### Records to process
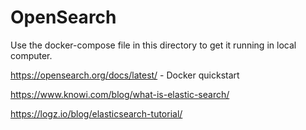* OpenSearch

Use the docker-compose file in this directory to get it running in local computer.

https://opensearch.org/docs/latest/ - Docker quickstart

https://www.knowi.com/blog/what-is-elastic-search/

https://logz.io/blog/elasticsearch-tutorial/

### Requirement
An exact, line-for-line copy is required: from the line containing "Use the docker-compose" through the final line of the listing above, both included, with nothing else.

### Written reply
Use the docker-compose file in this directory to get it running in local computer.

https://opensearch.org/docs/latest/ - Docker quickstart

https://www.knowi.com/blog/what-is-elastic-search/

https://logz.io/blog/elasticsearch-tutorial/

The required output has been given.